Bisnis.com, JAKARTA — Pakar hukum menilai penggunaan istilah kartel dalam kasus dugaan praktik kartel suku bunga di industri pinjaman daring (pindar) atau P2P lending yang kini bergulir di Komisi Pengawas Persaingan Usaha (KPPU) tidak tepat.
Menurut Direktur Eksekutif LKPU FH UI Ditha Wiradiputra kartel memiliki arti yang luas. Dalam UU Nomor 5/1999 tentang larangan praktik monopoli dan persaingan usaha tidak sehat, kartel adalah praktik anti persaingan oleh pelaku usaha untuk memengaruhi harga melalui pengaturan produksi.
“Yang menyebabkan persaingan usaha tidak sehat. Jadi, oleh Undang-Undang Nomor 5 Tahun 1999, seolah-olah kartel itu merupakan praktek pengaturan produksi untuk memengaruhi harga,” katanya dalam acara diskusi publik, di Penang Bistro Kebon Sirih, Jakarta, Rabu (27/8/2025).
Ditha mengaku setelah dirinya meneliti lebih dalam mengenai kasus yang menyeret 97 pindar terlapor ini, pasal yang sebenarnya dikenakan tim investigator KPPU adalah pasal yang berkaitan dengan penetapan harga atau istilahnya price fixing.
“Agar kita konsisten dengan pengaturan yang terdapat di dalam undang-undang, harusnya gunakanlah istilah penetapan harga, perjanjian penetapan harga. Kalau bahasa asingnya adalah price fixing,” tegasnya.
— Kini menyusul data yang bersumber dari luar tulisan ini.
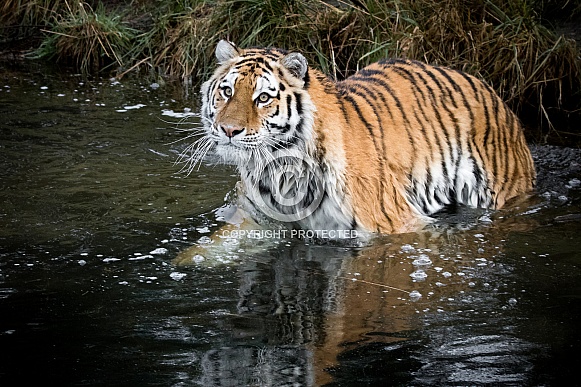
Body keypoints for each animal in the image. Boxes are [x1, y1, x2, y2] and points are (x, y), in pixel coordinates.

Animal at [189, 40, 536, 239]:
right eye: (226, 91)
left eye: (262, 98)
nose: (228, 130)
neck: (280, 167)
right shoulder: (255, 219)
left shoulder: (395, 225)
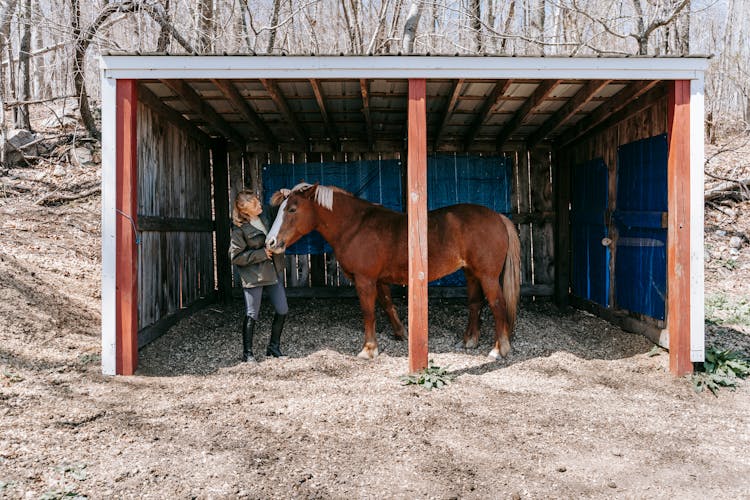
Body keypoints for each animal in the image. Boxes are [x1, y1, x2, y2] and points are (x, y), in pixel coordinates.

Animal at [266, 182, 524, 362]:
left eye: (292, 209)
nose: (270, 242)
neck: (355, 226)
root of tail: (498, 217)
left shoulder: (365, 280)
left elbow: (368, 312)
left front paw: (369, 349)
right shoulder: (378, 280)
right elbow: (387, 305)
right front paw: (401, 333)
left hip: (488, 276)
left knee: (497, 305)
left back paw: (498, 349)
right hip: (472, 273)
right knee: (475, 304)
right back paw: (469, 341)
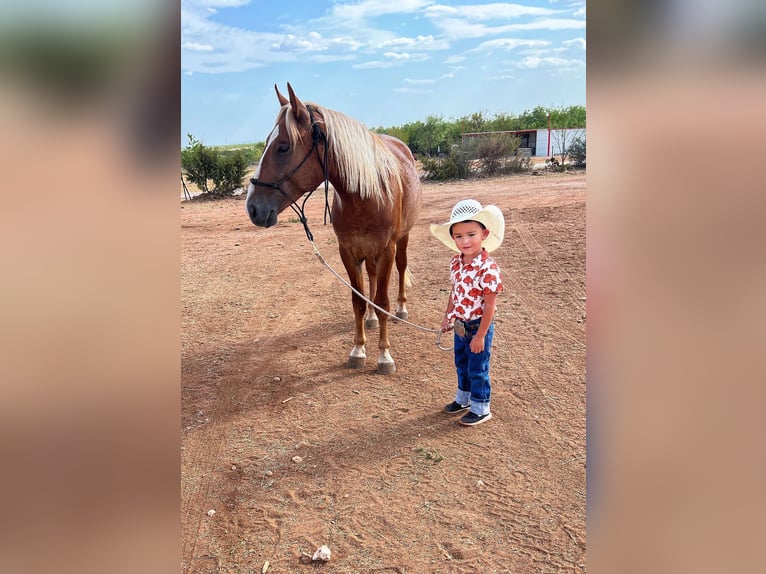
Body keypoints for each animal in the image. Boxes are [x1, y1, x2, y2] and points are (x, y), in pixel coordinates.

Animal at [246, 83, 424, 376]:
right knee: (371, 278)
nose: (252, 207)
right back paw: (372, 319)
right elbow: (358, 301)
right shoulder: (348, 252)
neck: (366, 194)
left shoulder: (386, 249)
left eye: (283, 148)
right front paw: (358, 349)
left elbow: (383, 301)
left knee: (401, 269)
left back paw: (402, 309)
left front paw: (384, 356)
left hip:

Meski begitu, Ditha tak menampik bahwa istilah ini tidak terlalu familiar di publik. Namun, dia merasa hal ini perlu ditegaskan karena bila menggunakan istilah kartel seolah-olah dugaannya melanggar pasal 11, padahal aslinya ternyata pasal 5 UU Nomor 5/1999.
Baca Juga
“Memang kalau secara teori itu sama-sama mengenai masalah kartel, tapi undang-undang kita memberikan pengaturan yang berbeda, sehingga kalau kita mau konsisten dengan pengaturan undang-undang, ya kita harus mengatakan bahwa ini bukan kartel loh, ini price fixing,” ucapnya.
Lebih lanjut, Ditha pun mengemukakan bahwa laporan dugaan pelanggaran yang digunakan investigator KPPU sebagai alat bukti adalah SK atau pedoman perilaku (code of conduct) yang dibuat Asosiasi Fintech Pendanaan Indonesia (AFPI) pada 2020.
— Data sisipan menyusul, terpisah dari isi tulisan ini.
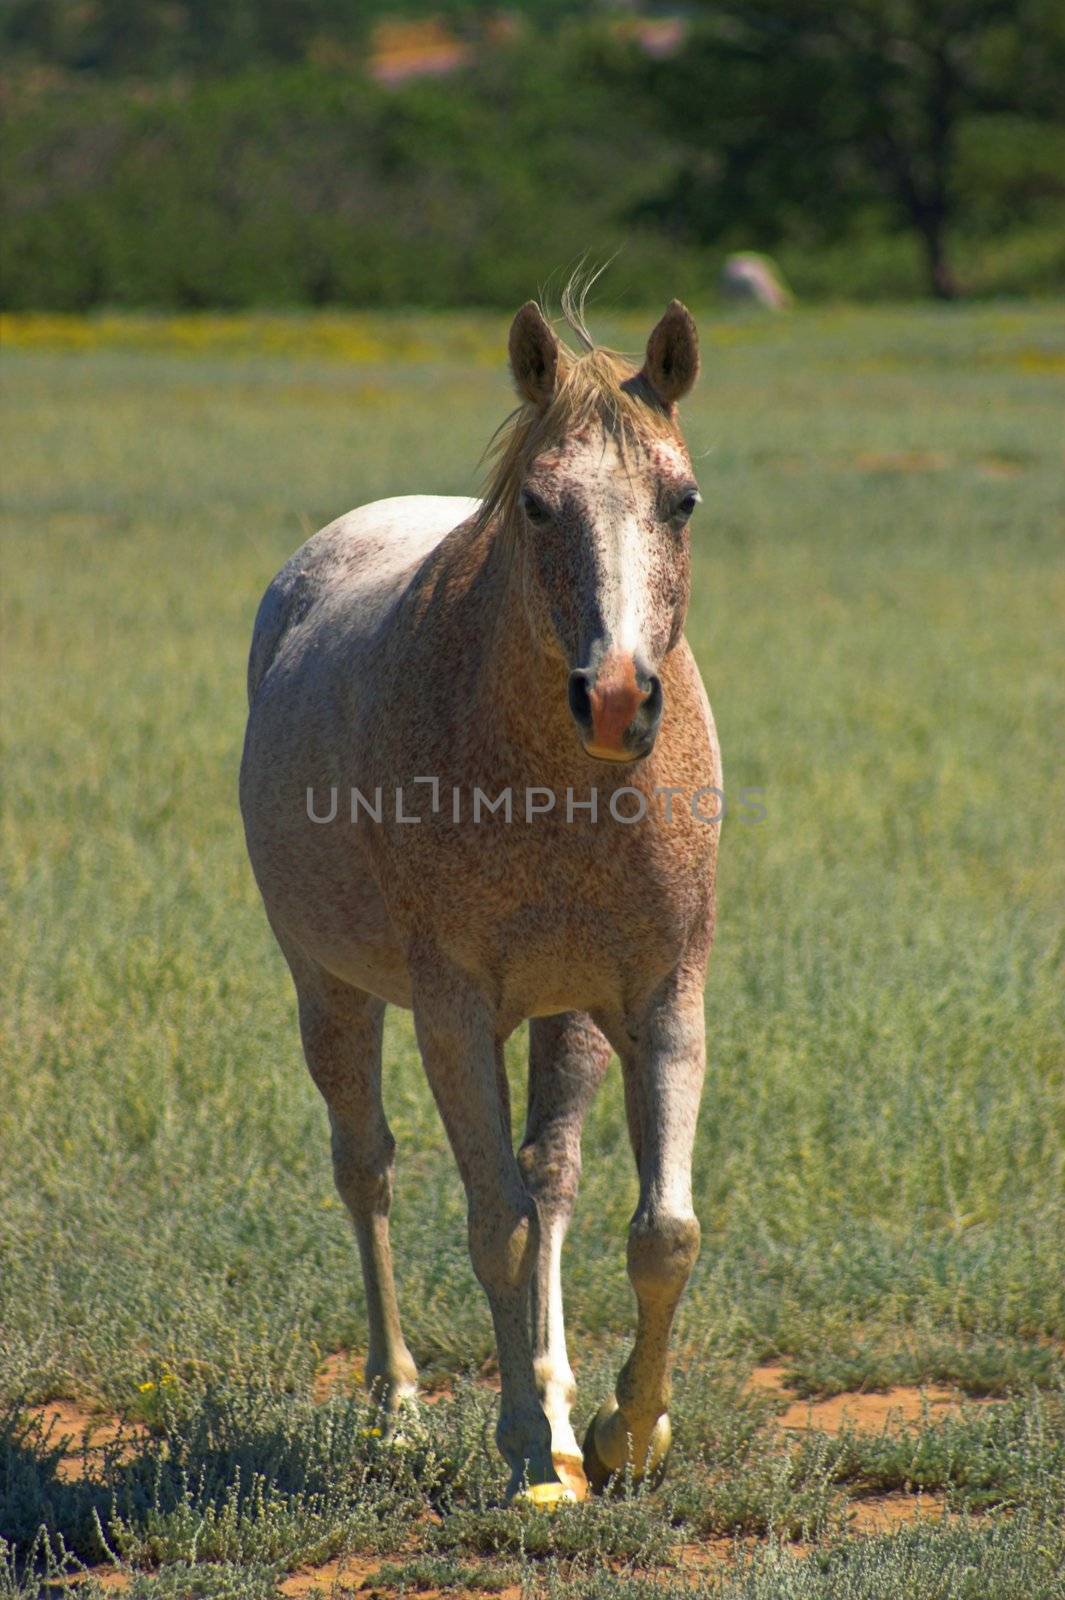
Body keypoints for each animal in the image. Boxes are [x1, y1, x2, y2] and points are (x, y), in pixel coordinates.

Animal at [238, 294, 722, 1504]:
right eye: (540, 505)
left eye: (683, 499)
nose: (616, 699)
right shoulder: (452, 1015)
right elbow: (492, 1224)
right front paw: (528, 1457)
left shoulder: (661, 999)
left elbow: (660, 1230)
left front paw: (623, 1431)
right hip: (331, 992)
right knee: (366, 1170)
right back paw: (396, 1407)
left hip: (565, 1016)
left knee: (551, 1178)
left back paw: (557, 1406)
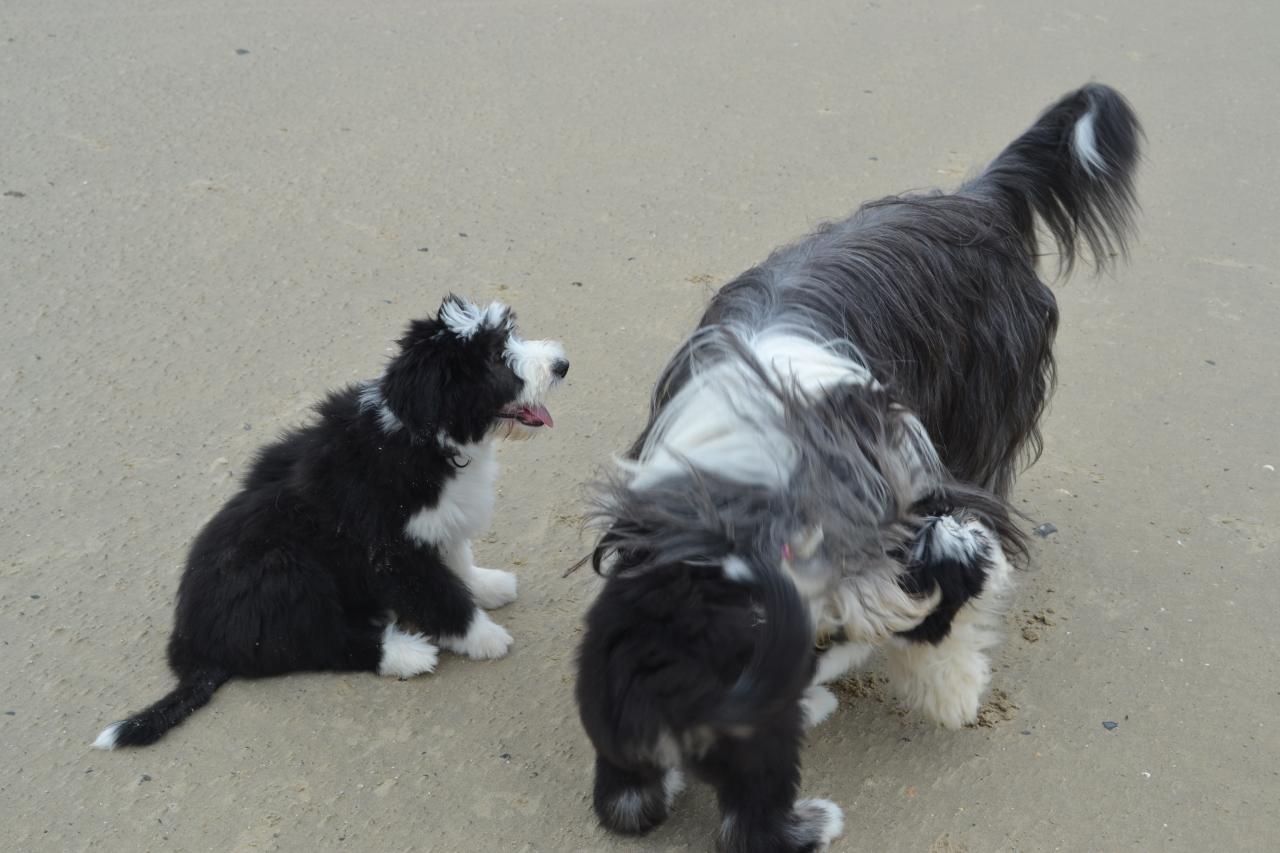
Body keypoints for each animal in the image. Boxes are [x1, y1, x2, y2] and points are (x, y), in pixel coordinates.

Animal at [92, 295, 568, 747]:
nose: (562, 365)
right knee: (321, 645)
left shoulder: (434, 523)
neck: (420, 438)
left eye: (509, 335)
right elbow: (440, 595)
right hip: (287, 571)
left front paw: (484, 585)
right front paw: (483, 637)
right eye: (494, 358)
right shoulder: (389, 550)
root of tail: (192, 647)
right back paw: (404, 653)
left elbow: (455, 559)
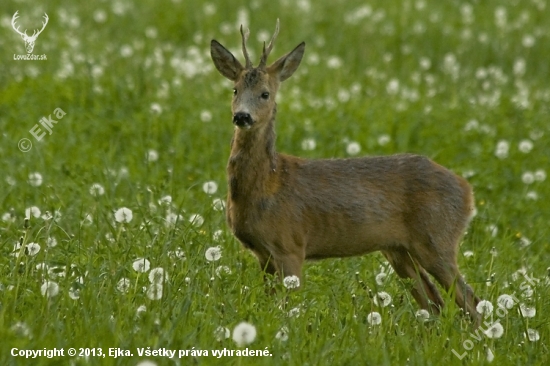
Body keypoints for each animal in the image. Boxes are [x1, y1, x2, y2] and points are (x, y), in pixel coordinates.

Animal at [211, 21, 484, 322]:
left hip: (437, 239)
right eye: (235, 90)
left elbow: (288, 310)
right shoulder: (263, 254)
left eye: (265, 93)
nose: (242, 116)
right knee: (435, 303)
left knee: (470, 301)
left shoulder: (290, 246)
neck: (268, 182)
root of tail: (467, 190)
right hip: (399, 250)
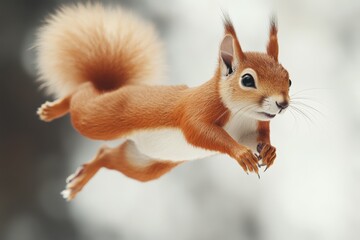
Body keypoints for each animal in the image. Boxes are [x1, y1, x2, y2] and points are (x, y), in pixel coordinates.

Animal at [35, 3, 292, 201]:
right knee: (83, 97)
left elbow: (256, 139)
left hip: (143, 164)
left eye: (289, 79)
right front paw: (241, 155)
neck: (241, 113)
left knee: (105, 154)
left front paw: (269, 151)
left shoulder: (252, 128)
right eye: (247, 80)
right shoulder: (198, 108)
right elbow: (198, 130)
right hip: (99, 119)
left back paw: (79, 181)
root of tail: (115, 89)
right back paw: (54, 109)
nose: (283, 104)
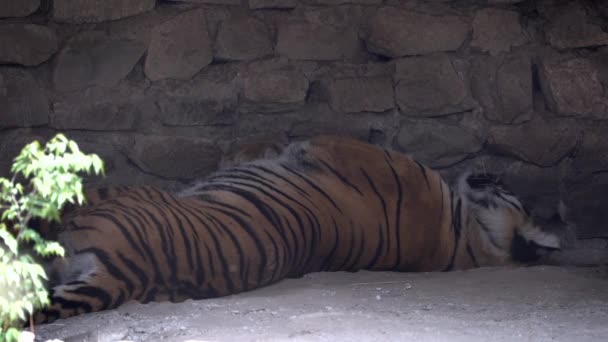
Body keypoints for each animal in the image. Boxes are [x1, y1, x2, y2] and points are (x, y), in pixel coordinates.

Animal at [33, 136, 560, 324]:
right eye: (510, 187)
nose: (490, 169)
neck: (462, 241)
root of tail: (127, 275)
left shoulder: (336, 147)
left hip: (102, 193)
Pedoman perilaku itu, katanya, mengatur mengenai ketentuan larangan untuk mengenakan suku bunga maksimal di atas 0,8% pada waktu itu dengan tujuan melindungi pengguna dana dari pinjaman daring (pindar).
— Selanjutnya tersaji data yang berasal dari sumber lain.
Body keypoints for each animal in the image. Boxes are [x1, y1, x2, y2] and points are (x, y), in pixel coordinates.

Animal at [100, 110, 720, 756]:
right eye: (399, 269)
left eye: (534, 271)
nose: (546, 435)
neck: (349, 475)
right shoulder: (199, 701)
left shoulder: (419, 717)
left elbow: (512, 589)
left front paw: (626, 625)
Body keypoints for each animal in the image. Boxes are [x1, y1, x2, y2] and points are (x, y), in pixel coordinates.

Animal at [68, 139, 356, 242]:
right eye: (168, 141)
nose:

“Perusahaan-perusahaan anggota AFPI diminta tidak boleh mengenakan suku bunga pinjaman kepada para pengguna dana mereka itu tidak boleh lebih dari 0,8%. Artinya apa? Artinya perusahaan-perusahaan ini kalau ingin mengenakan suku bunga di bawah itu boleh-boleh saja,” bebernya.
Lebih jauh, dia juga menilai sebenarnya kasus dugaan ini sudah kedaluwarsa. Merespons hal tersebut, Ketua Bidang Humas AFPI Kuseryansyah menyetujui pendapat itu.
“Ya setuju itu, itu pandangan ahli kan? Itu pandangan ahli bilang ya ini kasusnya kasus lama, sekarang situasinya sebenarnya sudah berubah jauh, kenapa masih harus di ini [perkarakan] kan? Kami setuju dengan pandangan ahli itu,” katanya.